Work task:
Within the data below, how many lines contain "linecap"? Reply with the number only.

═══ Material shown

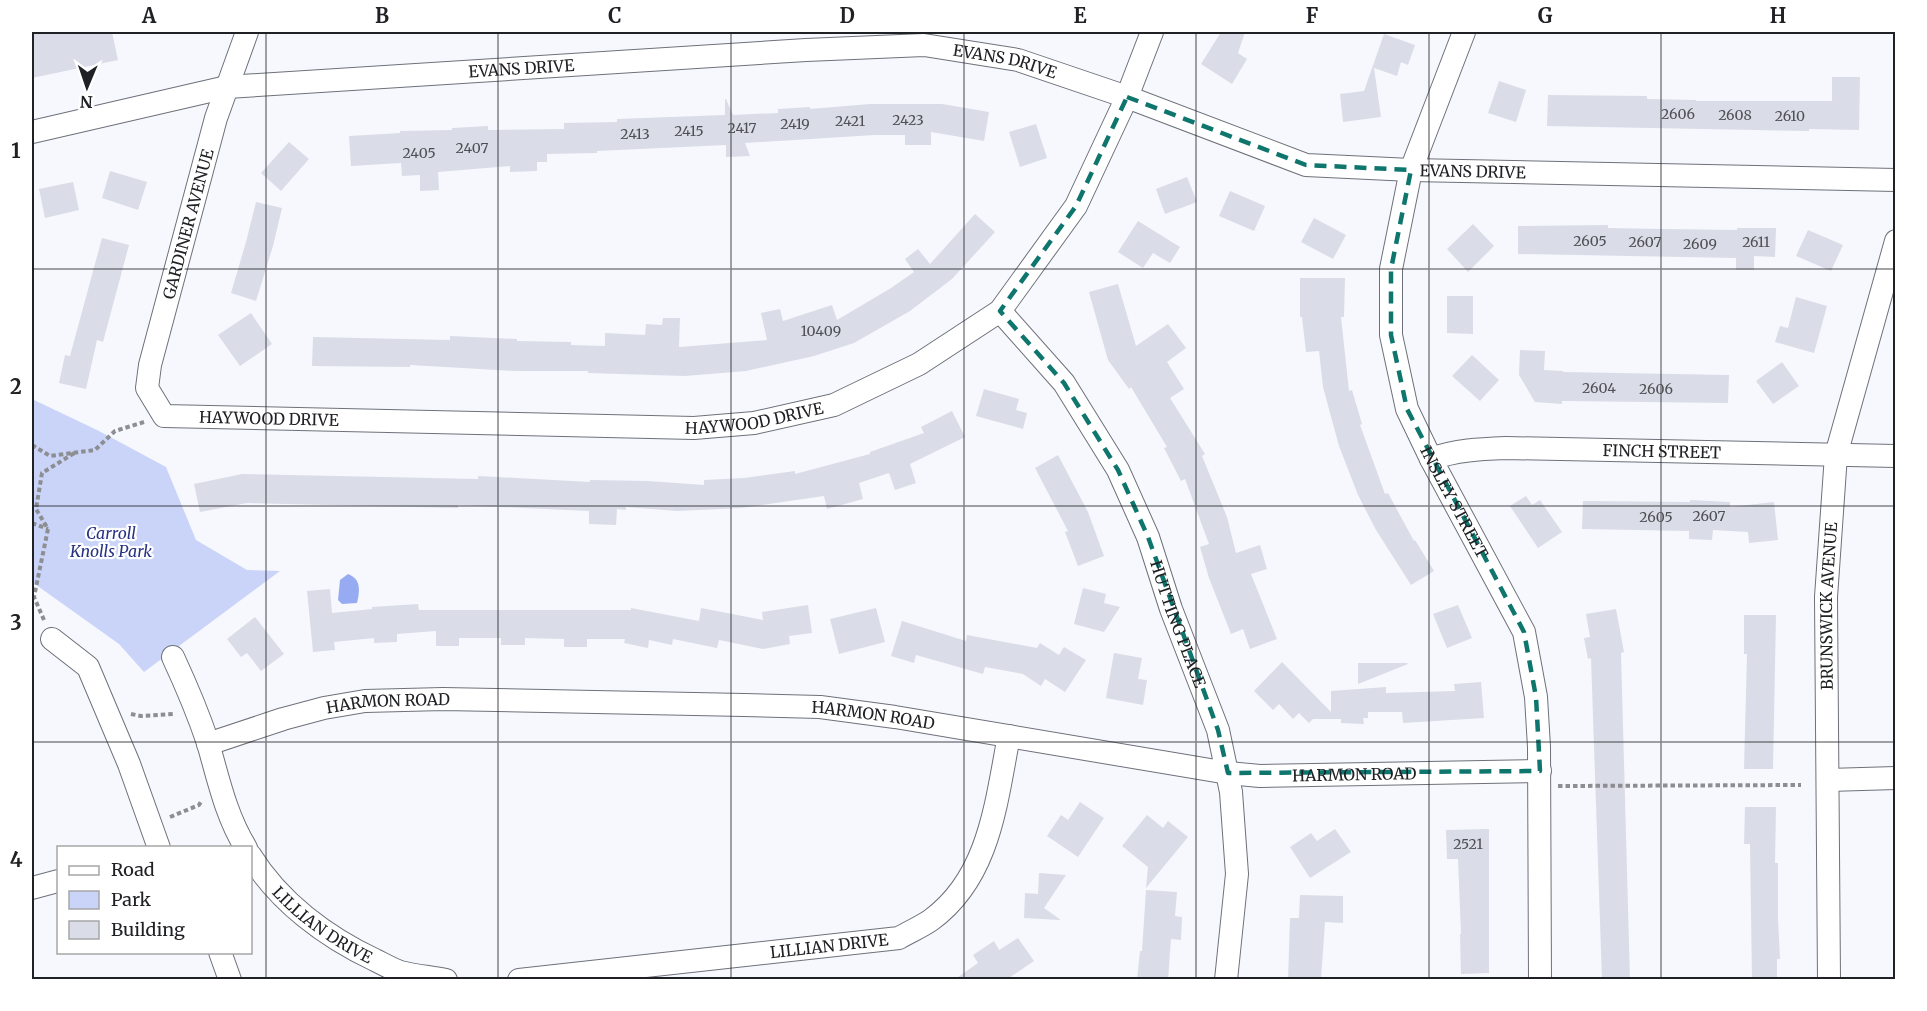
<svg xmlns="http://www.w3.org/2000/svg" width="1927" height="1011" font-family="Merriweather,serif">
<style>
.green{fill:#c9d4f8}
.water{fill:#97abf3}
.building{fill:#dadde7}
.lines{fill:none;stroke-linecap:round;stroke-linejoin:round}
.minor-casing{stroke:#6e717a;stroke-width:24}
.path{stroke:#8c8e92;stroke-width:4;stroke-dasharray:4.5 3;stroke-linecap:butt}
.minor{stroke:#fff;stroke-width:22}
.marked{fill:none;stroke:#0f766e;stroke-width:4.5;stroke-dasharray:12 8;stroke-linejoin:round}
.grid{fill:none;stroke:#202124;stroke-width:1.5;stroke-opacity:0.55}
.labels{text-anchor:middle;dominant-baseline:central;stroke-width:4.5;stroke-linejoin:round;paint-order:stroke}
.number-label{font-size:14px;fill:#4e5055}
.street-label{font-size:16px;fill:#202124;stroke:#fff}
.park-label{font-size:16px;font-style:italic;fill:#273283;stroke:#fff}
.neatline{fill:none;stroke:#202124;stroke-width:2}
.grid-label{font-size:20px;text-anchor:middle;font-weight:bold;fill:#202124}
</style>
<rect width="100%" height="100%" fill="#f6f8fe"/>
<!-- green -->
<path class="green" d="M32 399 99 431 166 467 196 540 247 570 280 571 144 672 119 644 32 582Z"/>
<!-- water -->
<path class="water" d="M348 574C361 579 360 590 357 603L342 604 338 600 340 580Z"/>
<!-- building -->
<path class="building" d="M41 32H112L118 60 32 78V33Z
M1221 32H1245L1238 53 1247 59 1232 84 1201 64Z
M1384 34 1415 45 1408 65 1401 62 1397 76 1374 68 1381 117 1343 122 1340 94 1364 91Z
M1832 77H1860L1859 130 1809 129V131L1547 126 1548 95 1647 96V99L1696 100V101H1832Z
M1499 81 1526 90 1516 122 1488 113Z
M725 99H726L733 115 778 113V109L810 107V109L870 104H942L989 112 984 141 931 132V145H905V135H875L745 143 750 156 726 157V145L597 151V153L547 154V162H537V171L510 172V166L438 172 439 190 420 191V175L402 176 401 163 351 166 349 136 400 133V131L452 130V128L488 126V130L564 129V123L617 122V119L725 115Z
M1036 124 1047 158 1020 167 1009 132Z
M289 142 309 159 281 191 261 173Z
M110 171 147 182 138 210 102 198Z
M1187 177 1197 202 1165 214 1156 189Z
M73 182 79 210 45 218 39 189Z
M1230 191 1265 206 1254 231 1219 216Z
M256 202 282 208 273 246 256 301 231 293 246 242Z
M975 214 995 232 952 279 910 311 854 343 814 356 746 371 685 376 588 373V371H515L410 365V367L312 366 313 337 450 340V336L517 339V341L571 342V345L605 346V333L645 335 646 324 662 325 663 318H680L679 347 767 340 761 313 780 309 783 321 832 305 837 320 891 288 914 272 905 259 918 249 930 264Z
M1314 218 1346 235 1333 259 1301 242Z
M1138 221 1180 247 1170 263 1153 253 1143 268 1118 252Z
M1473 224 1494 246 1468 272 1447 249Z
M1608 225V228L1664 229 1737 230V228H1776L1775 257 1754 256V270H1736V258L1518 254V226Z
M1808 230 1843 245 1831 271 1796 256Z
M102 238 129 245 103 342 97 340 86 389 59 383 65 355 70 356Z
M1300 278H1345L1344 317H1341L1349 391 1352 390 1362 424 1360 425 1385 494 1388 493 1414 541 1415 540 1434 571 1411 585 1376 530 1358 495 1339 446 1323 387 1319 351 1306 352 1302 317H1300Z
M1118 284 1136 346 1168 324 1186 348 1167 362 1184 389 1170 398 1205 454 1202 456 1227 517 1236 553 1260 545 1267 569 1251 574 1277 639 1250 649 1243 629 1231 634 1209 578 1200 547 1209 544 1185 479 1181 481 1164 448 1167 447 1131 387 1129 389 1108 360 1089 292Z
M1447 296H1473V334L1447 333Z
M1796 297 1827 306 1814 353 1775 342 1780 326 1788 328Z
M251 313 272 344 240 366 218 335Z
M1520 350 1545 351 1544 370 1563 371V372L1729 375 1728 403 1562 401V404L1535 402 1519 375Z
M1472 355 1499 380 1480 401 1452 376Z
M1782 362 1799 386 1773 404 1756 381Z
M984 389 1019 399 1016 410 1027 413 1023 429 976 416Z
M952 411 965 437 910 464 916 483 895 490 889 473 859 483 863 499 827 509 824 496 741 508 677 511 626 507V510L617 509 616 525 589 524V511L458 505V508L247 503 200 512 194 484 242 474 478 479V476L590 482V480L648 481 704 485V480L744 478 795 471V474L870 454V452L924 433 921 427Z
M1058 455 1088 512 1104 556 1078 566 1065 532 1068 531 1035 468Z
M1526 496 1532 505 1540 500 1562 532 1538 548 1510 506Z
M1690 500 1730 502V507L1774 502 1778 540 1749 543 1748 532 1713 530 1712 540 1689 539V531L1582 529 1583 501 1690 502Z
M1083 588 1106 594 1104 603 1120 607 1104 632 1074 624Z
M330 589 332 613 372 609V607L418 604 419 610H631V608L699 621 701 608 763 620 762 612 808 605 812 633 789 636 790 644 763 649 719 640 717 648 673 639 672 645 649 640 648 648 624 643 625 639H587V647H564V639L525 638V645H501V638H459V646H436V631L397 634V642L374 643V638L334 642 335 650 313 652 307 591Z
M1458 605 1472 638 1447 648 1433 614Z
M876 608 885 642 839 654 830 619Z
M1616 609 1624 652 1621 653 1630 980H1602L1591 658 1588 659 1584 638 1590 637 1586 614Z
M1744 615H1776L1773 769H1744L1747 654H1744Z
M255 617 284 654 261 671 247 653 241 657 227 639Z
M902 621 966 641 967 635 1037 648 1040 643 1059 655 1064 647 1086 660 1065 692 1045 679 1041 686 1023 674 985 667 983 674 916 655 914 663 891 656Z
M1114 653 1142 658 1138 679 1147 680 1143 705 1106 698Z
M1282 662 1331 712V691L1386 687V693L1455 691 1454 684 1481 682 1484 718 1403 723 1402 712H1368V718H1363L1364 724 1341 723V719H1313L1309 723 1299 713 1293 719 1279 704 1273 710 1254 691Z
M1358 663H1407L1408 664 1358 684Z
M1080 802 1104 818 1078 857 1047 836 1061 815 1068 820Z
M1745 807H1776L1775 863H1778V918L1780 959H1777V980H1752L1750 844H1744Z
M1147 815 1163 828 1168 821 1188 837 1146 888 1148 867 1122 846Z
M1335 829 1351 852 1310 878 1290 847 1311 833 1317 841Z
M1489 829V973L1461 974 1460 934H1461L1458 859H1447L1446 830Z
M1039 873 1066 875 1044 908 1061 920 1024 918 1025 893 1038 894Z
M1146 890 1177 892 1175 916 1182 917 1181 940 1171 939 1168 980H1137L1140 951H1142Z
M1300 895 1343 896V923L1325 922 1321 980H1288L1290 918H1299Z
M1018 938 1034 961 1006 980H954L978 963 973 955 994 941 999 950Z"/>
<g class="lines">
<!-- minor casing -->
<g class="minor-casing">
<g id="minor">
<path id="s1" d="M247 32 216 118 150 365 147 388 164 416 694 428 754 423 834 405 919 364 1000 311 1076 206 1127 97 1152 32"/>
<path id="s2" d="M1464 32 1411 170 1391 269V335L1407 409 1431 459 1524 632 1536 697 1539 747 1540 980"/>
<path id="s3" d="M32 132 227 87 806 50 924 45 1018 60 1127 97 1306 165 1411 170 1896 180"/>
<path id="s4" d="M1000 311 1064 383 1118 470 1148 537 1171 609 1218 730 1231 792 1237 874 1226 980"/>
<path id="s5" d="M1431 459C1456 450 1480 449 1506 448L1896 456"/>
<path d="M52 639 88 667 129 764 159 848"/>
<path d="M173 657C186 685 198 713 208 743 218 778 226 816 246 848"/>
<path id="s6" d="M208 744 283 719 324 708 365 701 443 699 744 705 820 707 895 717 1228 773 1260 776 1540 771"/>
<path d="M1828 780 1896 778"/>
<path id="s7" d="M250 855C279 902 326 937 375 960 383 964 392 969 400 972 415 976 431 977 446 980"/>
<path d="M32 888 58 881"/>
<path d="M220 952 230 980"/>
<path id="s8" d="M519 980 899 938C909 932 921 927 931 920 990 877 996 802 1009 736"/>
<path id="s9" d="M1829 980 1826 597 1836 455 1896 241"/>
</g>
</g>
<!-- path -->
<path class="path" d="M32 445 50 456 95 450 115 431 144 422
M32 523 48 529
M44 620 34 597 48 529 36 509 42 473 76 452
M131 714 141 716 174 714
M1558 786 1801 785
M170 817 199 805 202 800"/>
<!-- minor -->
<use href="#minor" class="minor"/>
</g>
<!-- marked area -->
<path class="marked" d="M1127 97 1306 165 1411 170 1391 269V335L1407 409 1524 632 1536 697 1540 771 1228 773 1218 730 1148 537 1118 470 1064 383 1000 311 1076 206Z"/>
<!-- grid -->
<path class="grid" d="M266 32V980M498 32V980M731 32V980M964 32V980M1196 32V980M1429 32V980M1661 32V980M32 269H1896M32 506H1896M32 742H1896"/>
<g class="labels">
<!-- number labels -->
<g class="number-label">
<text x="1678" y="114">2606</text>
<text x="1735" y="115">2608</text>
<text x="1790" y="116">2610</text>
<text x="908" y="120">2423</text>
<text x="850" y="121">2421</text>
<text x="795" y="124">2419</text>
<text x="742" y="128">2417</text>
<text x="689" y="131">2415</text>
<text x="635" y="134">2413</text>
<text x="472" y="148">2407</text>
<text x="419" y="153">2405</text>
<text x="1590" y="241">2605</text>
<text x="1645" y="242">2607</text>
<text x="1756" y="242">2611</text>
<text x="1700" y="244">2609</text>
<text x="821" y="331">10409</text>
<text x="1599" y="388">2604</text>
<text x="1656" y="389">2606</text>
<text x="1709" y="516">2607</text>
<text x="1656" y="517">2605</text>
<text x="1468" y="844">2521</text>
</g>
<!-- street labels -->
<g class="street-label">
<text stroke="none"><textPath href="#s3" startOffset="981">EVANS DRIVE</textPath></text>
<text stroke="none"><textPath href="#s3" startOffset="495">EVANS DRIVE</textPath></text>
<text stroke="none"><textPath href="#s3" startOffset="1467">EVANS DRIVE</textPath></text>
<text transform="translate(188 224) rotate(-75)">GARDINER AVENUE</text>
<text stroke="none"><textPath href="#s1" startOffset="994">HAYWOOD DRIVE</textPath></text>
<text stroke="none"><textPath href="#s1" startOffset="508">HAYWOOD DRIVE</textPath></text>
<text stroke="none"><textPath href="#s5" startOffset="232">FINCH STREET</textPath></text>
<text stroke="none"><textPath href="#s2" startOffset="495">INSLEY STREET</textPath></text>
<text stroke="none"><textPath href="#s9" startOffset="374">BRUNSWICK AVENUE</textPath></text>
<text stroke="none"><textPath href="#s4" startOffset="364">HUTTING PLACE</textPath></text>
<text stroke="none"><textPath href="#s6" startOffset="186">HARMON ROAD</textPath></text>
<text stroke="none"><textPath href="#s6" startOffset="672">HARMON ROAD</textPath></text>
<text stroke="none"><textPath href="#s6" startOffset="1158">HARMON ROAD</textPath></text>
<text stroke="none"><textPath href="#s7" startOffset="102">LILLIAN DRIVE</textPath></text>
<text stroke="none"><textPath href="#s8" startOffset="312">LILLIAN DRIVE</textPath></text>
</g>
<!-- park labels -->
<g class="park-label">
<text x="111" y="533">Carroll<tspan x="111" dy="18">Knolls Park</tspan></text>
</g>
</g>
<!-- border -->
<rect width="1927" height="1011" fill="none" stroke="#ffffff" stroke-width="66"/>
<!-- legend -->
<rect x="57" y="846" width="195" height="108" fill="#ffffff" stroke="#a6a6a7" stroke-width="1.5"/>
<rect x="69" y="866" width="30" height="9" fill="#ffffff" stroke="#a6a6a7" stroke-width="1.5"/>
<text x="111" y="876" font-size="18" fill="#202124">Road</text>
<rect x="69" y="891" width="30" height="18" fill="#c9d4f8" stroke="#a6a6a7" stroke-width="1.5"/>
<text x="111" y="906" font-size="18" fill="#202124">Park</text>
<rect x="69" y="921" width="30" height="18" fill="#dadde7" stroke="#a6a6a7" stroke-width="1.5"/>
<text x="111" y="936" font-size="18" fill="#202124">Building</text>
<!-- north arrow -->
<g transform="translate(87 87) rotate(182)" stroke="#ffffff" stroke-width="4.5" paint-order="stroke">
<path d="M0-4.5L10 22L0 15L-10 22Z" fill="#202124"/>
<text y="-9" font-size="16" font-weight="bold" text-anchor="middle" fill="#202124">N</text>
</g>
<rect x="33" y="33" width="1861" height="945" class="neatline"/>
<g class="grid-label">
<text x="149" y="23">A</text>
<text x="382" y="23">B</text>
<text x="615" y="23">C</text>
<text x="847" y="23">D</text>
<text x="1080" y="23">E</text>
<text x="1312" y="23">F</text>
<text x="1545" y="23">G</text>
<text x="1778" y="23">H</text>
<text x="16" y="158">1</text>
<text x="16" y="394">2</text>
<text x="16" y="630">3</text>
<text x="16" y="867">4</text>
</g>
</svg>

══════

Output:
2